PROVIDED PASSAGE:
=== Begin Enclosure ===
DVC enables fast iteration on the RAG application in a few ways:
- Encourages modularizing and parametrizing code, making it easy to make changes without affecting other parts of the application.
- Runs pipelines across multiple files, keeping track of what's changed so you don't have to manually re-run parts of the code or think about what steps need to run again.
- Tracks outputs so you can recover the results from any prior iteration.
This is not specific to DVC but has benefits for any codebase. The notebook code has
been divided into reusable scripts in src
, and the parameters have been extracted to
params.yaml
. This means you can try out different parameters by simply modifying the
values in params.yaml
, or change the code without having to worry about copying those
changes elsewhere.
A DVC pipeline is defined in dvc.yaml
, which will run each script according to the
dependencies and outputs defined in the stages there. Run the pipeline with the command
dvc repro
. The first time the pipeline is
run, every stage will be run in order, and the hashes of the dependencies and outputs of
each stage will be saved in dvc.lock
. Subsquent runs will only run those stages for
which dependencies have changed. Parameters are also
defined as dependencies so that only the relevant parameters will trigger stages to run.
The output of each stage is tracked by DVC, which works alongside Git. If you try out a new approach but find the
results were better before, you can run git checkout
followed by dvc checkout
to
retrieve the previous outputs without having to re-run the code. This is especially
important as the pipeline gets longer and the data get larger.
As an example, let's replace the simple BM25 retriever with an embeddings-based
retriever. To use embeddings, first calculate the embeddings and save them to
a vector store. This is implemented in src/vectore_store.py
, which uses
https://huggingface.co/sentence-transformers/all-mpnet-base-v2 as the embedding model and https://github.com/facebookresearch/faiss as the vector store.
To use the embeddings, update the get_retriever()
=== End Enclosure ===
WORK TASK 1: Rewrite the DVC passage from "DVC enables fast" down to "any prior iteration.", swapping "outputs" for "artifacts".
WORK TASK 2: Extend the DVC passage, picking up from its final words.
The items after this text come from a different source.

SUPPLIED MATERIAL:
=== Begin Enclosure ===
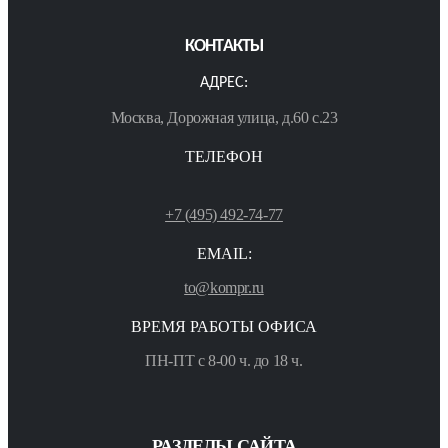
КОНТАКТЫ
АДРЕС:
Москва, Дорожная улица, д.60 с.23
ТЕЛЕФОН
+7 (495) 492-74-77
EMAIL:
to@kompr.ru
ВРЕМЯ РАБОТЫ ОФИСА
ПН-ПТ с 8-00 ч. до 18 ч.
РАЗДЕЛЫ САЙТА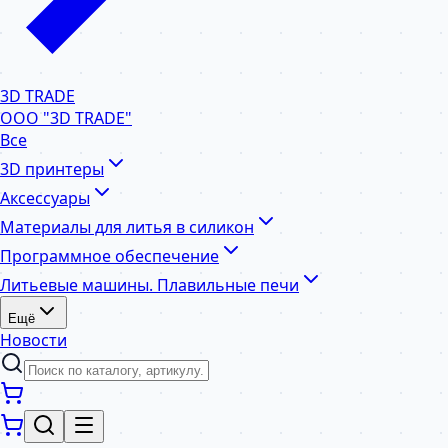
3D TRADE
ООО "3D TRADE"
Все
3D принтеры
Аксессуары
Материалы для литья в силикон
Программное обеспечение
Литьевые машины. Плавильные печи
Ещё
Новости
=== End Enclosure ===
ANSWER SPACE 1:
DVC enables fast iteration on the RAG application in a few ways:
- Encourages modularizing and parametrizing code, making it easy to make changes without affecting other parts of the application.
- Runs pipelines across multiple files, keeping track of what's changed so you don't have to manually re-run parts of the code or think about what steps need to run again.
- Tracks artifacts so you can recover the results from any prior iteration.

ANSWER SPACE 2:
function in src/qa.py
:
from langchain_community.embeddings import HuggingFaceEmbeddings
def get_retriever():
with open("params.yaml") as f:
params = YAML().load(f)
emb_params = params['Embeddings']
emb = HuggingFaceEmbeddings(**emb_params)
store = FAISS.load_local("docs.index", emb, allow_dangerous_deserialization=True)
return store.as_retriever()
This is already done in src/qa_embeddings.py
.
To update the DVC pipeline, add a stage in dvc.yaml
to run vectore_store.py
:
vectorize:
cmd: python src/vector_store.py
params:
- Embeddings
deps:
- docs.json
- src/vector_store.py
outs:
- docs.index
Also edit the stage that runs src/qa.py
to add a couple of new dependencies since it now relieas on the embeddings model parameters and the saved vector store index (docs.index
):
run:
cmd: python src/qa.py
params:
+ - Embeddings
- ChatLLM
deps:
+ - docs.index
- ground_truths.csv
- src/qa.py
outs:
- results.json
This is already done in dvc_embeddings.yaml
, so you can alternatively copy that file to dvc.yaml
.
Run dvc repro
to get the updated results.
For this exercise, take the code for the DVC RAG application you built in the notebooks and convert it into a DVC pipeline.
It is recommended that you first commit all the work you have done so far to Git. Optionally, you may want to create a new branch for this exercise with git checkout -b dvc
. Then, you can modify the existing pipeline and Python files without worrying about messing up anything.
To complete the exercise, you will need to:
- Convert the code you wrote in the notebooks into Python files. You can start either by copying the notebook cells into Python files or by modifying the existing Python files.
- Update your code and
params.yaml
to include any parameters that you want to define outside the code, like chunk size, model ID, etc. - Update
dvc.yaml
to define the pipeline of steps to run. For each step, define the command, parameters, dependencies, and outputs. - Run
dvc repro
and validate that you can run the pipeline end-to-end.
Now that you have a working pipline, you can try to make changes and run it again to see how it impacts the results.